Document text -

____________________

In view of the above, there is an ongoing need for further characterisation of FD in females, and for a better understanding of how they are being managed. The aim of this study was to provide a more recent and wider description of the disease characteristics and associated management of females with a GLA variant in a Spanish cohort.

Results

Patient characteristics

Between November 2020 to April 2021, a total of 97 females with a variant in the GLA gene were included in the study. Baseline characteristics of the entire cohort, by type of variant associated phenotype based on the literature, and by treatment status (treated vs untreated) are described in Table 1. Briefly, median age (range) was 50 (16–84) years, the mean (standard deviation, SD) follow-up time since GLA variant identification until last outpatient visit or death was 52.9 (47.9) months (median 36.1 [3–226]), and most females (70.1%) were identified through family screening. Thirty-nine (40.2%) females had a classic variant, 52 (53.6%) a non-classic variant, and 6 (6.2%) had a variant of uncertain significance (VUS). A total of 53 (54.6%) patients had at least one comorbidity, mainly arterial hypertension (25.8%), and diabetes mellitus (7.2%). Regarding treatment status, 15 (51.7%) patients out of the 29 diagnosed by clinical suspicion, and 18 (26.5%) out of 68 who were diagnosed by family screening had received specific therapy for FD. Thus, 33 (34.0%) patients were treated in total, and most carried a classic gene variant, significantly different from the untreated subgroup where most females presented with a non-classic variant (P < 0.001). There was no difference in age between treated and untreated subgroups. On the other hand, there were significant differences in the presence of any comorbidity based on treatment status (P = 0.032). Most treated females had some type of comorbidity (67%), while the untreated subgroup had similar rates of females with (47%) and without (53%) comorbidities. Plasma lyso-Gb3 was more frequently elevated in patients with classic variants (P < 0.001) and also in treated patients (P < 0.001). However, there were no statistically significant differences in peripheral blood α-Gal A activity between treated and untreated patients or according to phenotype. Of the 33 patients who had received specific therapy for FD, 28 (84.8%) started treatment upon GLA variant identification and 5 (15.2%) during the follow-up period. Two treated patients had VUS and were excluded from subsequent analysis, together with the other 4 untreated females with VUS.

____________________

Data under study -
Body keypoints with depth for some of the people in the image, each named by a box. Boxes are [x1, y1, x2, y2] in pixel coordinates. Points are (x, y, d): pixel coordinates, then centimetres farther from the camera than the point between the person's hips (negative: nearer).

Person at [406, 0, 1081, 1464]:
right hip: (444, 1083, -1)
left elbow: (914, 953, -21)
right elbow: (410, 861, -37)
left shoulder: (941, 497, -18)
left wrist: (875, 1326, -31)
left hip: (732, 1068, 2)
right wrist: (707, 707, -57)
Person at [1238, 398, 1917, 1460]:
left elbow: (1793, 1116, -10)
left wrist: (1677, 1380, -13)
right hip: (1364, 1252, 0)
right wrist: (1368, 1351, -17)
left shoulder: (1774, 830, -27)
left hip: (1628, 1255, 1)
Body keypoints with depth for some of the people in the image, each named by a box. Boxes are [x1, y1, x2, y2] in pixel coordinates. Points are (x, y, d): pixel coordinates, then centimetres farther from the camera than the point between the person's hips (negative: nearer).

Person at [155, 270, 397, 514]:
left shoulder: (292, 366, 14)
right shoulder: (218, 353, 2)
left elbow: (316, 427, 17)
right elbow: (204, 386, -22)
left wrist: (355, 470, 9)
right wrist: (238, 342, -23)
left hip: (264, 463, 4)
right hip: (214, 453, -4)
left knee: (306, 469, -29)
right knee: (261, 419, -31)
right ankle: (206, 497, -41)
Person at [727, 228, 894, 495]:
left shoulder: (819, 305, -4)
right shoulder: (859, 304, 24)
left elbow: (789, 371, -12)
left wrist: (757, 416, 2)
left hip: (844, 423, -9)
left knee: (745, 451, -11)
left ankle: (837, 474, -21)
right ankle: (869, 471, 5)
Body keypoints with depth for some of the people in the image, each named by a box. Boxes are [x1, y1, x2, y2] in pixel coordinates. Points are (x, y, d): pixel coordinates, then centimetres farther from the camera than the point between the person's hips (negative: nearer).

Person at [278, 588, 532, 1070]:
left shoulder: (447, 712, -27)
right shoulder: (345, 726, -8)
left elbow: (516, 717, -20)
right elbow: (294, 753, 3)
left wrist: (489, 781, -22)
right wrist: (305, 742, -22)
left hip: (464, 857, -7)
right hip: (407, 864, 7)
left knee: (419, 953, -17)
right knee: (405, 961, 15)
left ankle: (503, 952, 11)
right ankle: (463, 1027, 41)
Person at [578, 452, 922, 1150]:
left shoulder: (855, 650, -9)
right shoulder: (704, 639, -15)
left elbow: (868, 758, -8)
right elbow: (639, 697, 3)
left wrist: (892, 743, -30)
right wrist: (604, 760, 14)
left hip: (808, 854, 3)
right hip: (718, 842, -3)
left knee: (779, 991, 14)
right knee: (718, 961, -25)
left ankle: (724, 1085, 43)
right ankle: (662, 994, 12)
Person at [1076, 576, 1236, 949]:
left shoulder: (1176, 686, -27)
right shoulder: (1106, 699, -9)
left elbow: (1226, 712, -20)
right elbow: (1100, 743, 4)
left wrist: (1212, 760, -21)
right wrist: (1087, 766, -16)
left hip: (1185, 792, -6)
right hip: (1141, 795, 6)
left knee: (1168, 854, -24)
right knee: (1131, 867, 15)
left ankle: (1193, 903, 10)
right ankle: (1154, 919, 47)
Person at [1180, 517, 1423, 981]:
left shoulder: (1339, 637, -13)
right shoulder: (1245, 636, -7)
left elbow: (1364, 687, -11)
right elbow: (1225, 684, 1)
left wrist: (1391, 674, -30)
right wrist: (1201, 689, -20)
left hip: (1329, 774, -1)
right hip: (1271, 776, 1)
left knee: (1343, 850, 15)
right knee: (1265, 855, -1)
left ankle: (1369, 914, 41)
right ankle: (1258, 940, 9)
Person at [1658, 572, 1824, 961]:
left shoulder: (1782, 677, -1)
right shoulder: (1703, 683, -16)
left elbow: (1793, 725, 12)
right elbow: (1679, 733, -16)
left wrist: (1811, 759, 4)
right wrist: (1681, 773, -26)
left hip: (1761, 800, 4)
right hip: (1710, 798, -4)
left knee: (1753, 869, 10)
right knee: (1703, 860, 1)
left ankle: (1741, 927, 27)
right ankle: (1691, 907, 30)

____________________

What this exercise asks -
A) Answer these three questions from the cohort study text:
(i) What nationality of cohort did the study describe?
(ii) How many females with a GLA variant were included in the study?
(iii) How many treated patients had a variant of uncertain significance and were excluded from subsequent analysis?
B) Reproduce everything in the cohort study text from "In view of the" down to "a Spanish cohort.".
Answer from the cohort study text only, not from the entries.

Numbered responses -
A)
(i) Spanish
(ii) 97
(iii) Two

B)
In view of the above, there is an ongoing need for further characterisation of FD in females, and for a better understanding of how they are being managed. The aim of this study was to provide a more recent and wider description of the disease characteristics and associated management of females with a GLA variant in a Spanish cohort.